(Stored records)
________________________________________

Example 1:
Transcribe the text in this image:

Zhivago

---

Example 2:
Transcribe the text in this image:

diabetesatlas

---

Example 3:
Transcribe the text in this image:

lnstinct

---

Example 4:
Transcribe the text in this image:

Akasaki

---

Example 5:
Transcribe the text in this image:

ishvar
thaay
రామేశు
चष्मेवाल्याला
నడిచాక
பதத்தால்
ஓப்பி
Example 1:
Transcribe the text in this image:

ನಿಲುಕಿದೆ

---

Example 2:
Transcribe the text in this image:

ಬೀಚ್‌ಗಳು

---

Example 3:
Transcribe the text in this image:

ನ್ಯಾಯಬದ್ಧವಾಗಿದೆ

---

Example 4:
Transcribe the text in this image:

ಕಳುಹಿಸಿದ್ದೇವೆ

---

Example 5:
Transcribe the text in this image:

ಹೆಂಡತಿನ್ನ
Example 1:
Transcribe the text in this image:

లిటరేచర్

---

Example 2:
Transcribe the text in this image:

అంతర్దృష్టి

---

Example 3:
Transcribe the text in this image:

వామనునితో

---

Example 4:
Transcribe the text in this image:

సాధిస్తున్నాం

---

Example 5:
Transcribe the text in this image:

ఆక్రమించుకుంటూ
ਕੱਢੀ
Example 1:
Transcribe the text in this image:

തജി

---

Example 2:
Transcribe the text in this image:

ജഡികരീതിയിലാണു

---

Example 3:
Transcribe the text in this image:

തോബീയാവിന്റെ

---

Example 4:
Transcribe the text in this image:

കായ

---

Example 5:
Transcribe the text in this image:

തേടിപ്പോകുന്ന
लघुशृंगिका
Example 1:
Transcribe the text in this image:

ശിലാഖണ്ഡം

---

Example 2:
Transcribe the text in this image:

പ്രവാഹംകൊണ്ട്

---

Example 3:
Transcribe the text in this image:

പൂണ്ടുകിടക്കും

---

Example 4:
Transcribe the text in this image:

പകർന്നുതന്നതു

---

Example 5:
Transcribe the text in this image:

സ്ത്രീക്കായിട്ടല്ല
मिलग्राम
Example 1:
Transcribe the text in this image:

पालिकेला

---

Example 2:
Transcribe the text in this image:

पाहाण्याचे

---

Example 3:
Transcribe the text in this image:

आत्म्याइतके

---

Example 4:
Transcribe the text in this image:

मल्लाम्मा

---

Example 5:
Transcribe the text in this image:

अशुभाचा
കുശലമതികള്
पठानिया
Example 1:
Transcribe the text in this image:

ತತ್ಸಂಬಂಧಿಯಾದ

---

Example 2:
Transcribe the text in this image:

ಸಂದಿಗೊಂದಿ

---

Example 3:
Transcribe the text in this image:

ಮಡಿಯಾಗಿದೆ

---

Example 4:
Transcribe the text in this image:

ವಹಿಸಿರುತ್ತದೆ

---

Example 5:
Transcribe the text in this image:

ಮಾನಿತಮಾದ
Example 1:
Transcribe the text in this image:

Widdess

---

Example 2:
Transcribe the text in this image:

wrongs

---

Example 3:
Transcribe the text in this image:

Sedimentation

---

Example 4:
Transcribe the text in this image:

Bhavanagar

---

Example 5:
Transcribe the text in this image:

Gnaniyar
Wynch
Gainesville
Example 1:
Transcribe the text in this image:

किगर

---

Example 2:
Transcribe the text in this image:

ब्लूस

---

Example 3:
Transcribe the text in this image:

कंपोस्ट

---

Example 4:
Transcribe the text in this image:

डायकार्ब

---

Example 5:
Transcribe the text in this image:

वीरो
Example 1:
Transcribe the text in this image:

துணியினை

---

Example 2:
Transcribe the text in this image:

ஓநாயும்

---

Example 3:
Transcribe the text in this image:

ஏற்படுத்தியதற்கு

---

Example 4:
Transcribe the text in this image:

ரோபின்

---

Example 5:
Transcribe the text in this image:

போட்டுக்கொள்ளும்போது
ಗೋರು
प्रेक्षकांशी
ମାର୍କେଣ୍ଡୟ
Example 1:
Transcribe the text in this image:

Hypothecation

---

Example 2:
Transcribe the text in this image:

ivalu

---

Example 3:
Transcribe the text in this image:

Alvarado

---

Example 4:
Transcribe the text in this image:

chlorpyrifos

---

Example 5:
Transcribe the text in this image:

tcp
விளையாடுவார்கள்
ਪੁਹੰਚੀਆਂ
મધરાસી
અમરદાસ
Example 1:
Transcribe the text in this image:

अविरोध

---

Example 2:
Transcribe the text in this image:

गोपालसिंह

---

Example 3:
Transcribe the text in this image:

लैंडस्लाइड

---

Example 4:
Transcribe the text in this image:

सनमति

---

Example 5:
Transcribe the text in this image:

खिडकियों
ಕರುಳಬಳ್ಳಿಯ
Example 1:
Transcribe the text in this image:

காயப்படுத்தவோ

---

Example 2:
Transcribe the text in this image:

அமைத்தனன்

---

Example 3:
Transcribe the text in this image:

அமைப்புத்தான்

________________________________________

The whole of the data above must be given again, unaltered and complete.

Example 1:
Transcribe the text in this image:

Zhivago

---

Example 2:
Transcribe the text in this image:

diabetesatlas

---

Example 3:
Transcribe the text in this image:

lnstinct

---

Example 4:
Transcribe the text in this image:

Akasaki

---

Example 5:
Transcribe the text in this image:

ishvar
thaay
రామేశు
चष्मेवाल्याला
నడిచాక
பதத்தால்
ஓப்பி
Example 1:
Transcribe the text in this image:

ನಿಲುಕಿದೆ

---

Example 2:
Transcribe the text in this image:

ಬೀಚ್‌ಗಳು

---

Example 3:
Transcribe the text in this image:

ನ್ಯಾಯಬದ್ಧವಾಗಿದೆ

---

Example 4:
Transcribe the text in this image:

ಕಳುಹಿಸಿದ್ದೇವೆ

---

Example 5:
Transcribe the text in this image:

ಹೆಂಡತಿನ್ನ
Example 1:
Transcribe the text in this image:

లిటరేచర్

---

Example 2:
Transcribe the text in this image:

అంతర్దృష్టి

---

Example 3:
Transcribe the text in this image:

వామనునితో

---

Example 4:
Transcribe the text in this image:

సాధిస్తున్నాం

---

Example 5:
Transcribe the text in this image:

ఆక్రమించుకుంటూ
ਕੱਢੀ
Example 1:
Transcribe the text in this image:

തജി

---

Example 2:
Transcribe the text in this image:

ജഡികരീതിയിലാണു

---

Example 3:
Transcribe the text in this image:

തോബീയാവിന്റെ

---

Example 4:
Transcribe the text in this image:

കായ

---

Example 5:
Transcribe the text in this image:

തേടിപ്പോകുന്ന
लघुशृंगिका
Example 1:
Transcribe the text in this image:

ശിലാഖണ്ഡം

---

Example 2:
Transcribe the text in this image:

പ്രവാഹംകൊണ്ട്

---

Example 3:
Transcribe the text in this image:

പൂണ്ടുകിടക്കും

---

Example 4:
Transcribe the text in this image:

പകർന്നുതന്നതു

---

Example 5:
Transcribe the text in this image:

സ്ത്രീക്കായിട്ടല്ല
मिलग्राम
Example 1:
Transcribe the text in this image:

पालिकेला

---

Example 2:
Transcribe the text in this image:

पाहाण्याचे

---

Example 3:
Transcribe the text in this image:

आत्म्याइतके

---

Example 4:
Transcribe the text in this image:

मल्लाम्मा

---

Example 5:
Transcribe the text in this image:

अशुभाचा
കുശലമതികള്
पठानिया
Example 1:
Transcribe the text in this image:

ತತ್ಸಂಬಂಧಿಯಾದ

---

Example 2:
Transcribe the text in this image:

ಸಂದಿಗೊಂದಿ

---

Example 3:
Transcribe the text in this image:

ಮಡಿಯಾಗಿದೆ

---

Example 4:
Transcribe the text in this image:

ವಹಿಸಿರುತ್ತದೆ

---

Example 5:
Transcribe the text in this image:

ಮಾನಿತಮಾದ
Example 1:
Transcribe the text in this image:

Widdess

---

Example 2:
Transcribe the text in this image:

wrongs

---

Example 3:
Transcribe the text in this image:

Sedimentation

---

Example 4:
Transcribe the text in this image:

Bhavanagar

---

Example 5:
Transcribe the text in this image:

Gnaniyar
Wynch
Gainesville
Example 1:
Transcribe the text in this image:

किगर

---

Example 2:
Transcribe the text in this image:

ब्लूस

---

Example 3:
Transcribe the text in this image:

कंपोस्ट

---

Example 4:
Transcribe the text in this image:

डायकार्ब

---

Example 5:
Transcribe the text in this image:

वीरो
Example 1:
Transcribe the text in this image:

துணியினை

---

Example 2:
Transcribe the text in this image:

ஓநாயும்

---

Example 3:
Transcribe the text in this image:

ஏற்படுத்தியதற்கு

---

Example 4:
Transcribe the text in this image:

ரோபின்

---

Example 5:
Transcribe the text in this image:

போட்டுக்கொள்ளும்போது
ಗೋರು
प्रेक्षकांशी
ମାର୍କେଣ୍ଡୟ
Example 1:
Transcribe the text in this image:

Hypothecation

---

Example 2:
Transcribe the text in this image:

ivalu

---

Example 3:
Transcribe the text in this image:

Alvarado

---

Example 4:
Transcribe the text in this image:

chlorpyrifos

---

Example 5:
Transcribe the text in this image:

tcp
விளையாடுவார்கள்
ਪੁਹੰਚੀਆਂ
મધરાસી
અમરદાસ
Example 1:
Transcribe the text in this image:

अविरोध

---

Example 2:
Transcribe the text in this image:

गोपालसिंह

---

Example 3:
Transcribe the text in this image:

लैंडस्लाइड

---

Example 4:
Transcribe the text in this image:

सनमति

---

Example 5:
Transcribe the text in this image:

खिडकियों
ಕರುಳಬಳ್ಳಿಯ
Example 1:
Transcribe the text in this image:

காயப்படுத்தவோ

---

Example 2:
Transcribe the text in this image:

அமைத்தனன்

---

Example 3:
Transcribe the text in this image:

அமைப்புத்தான்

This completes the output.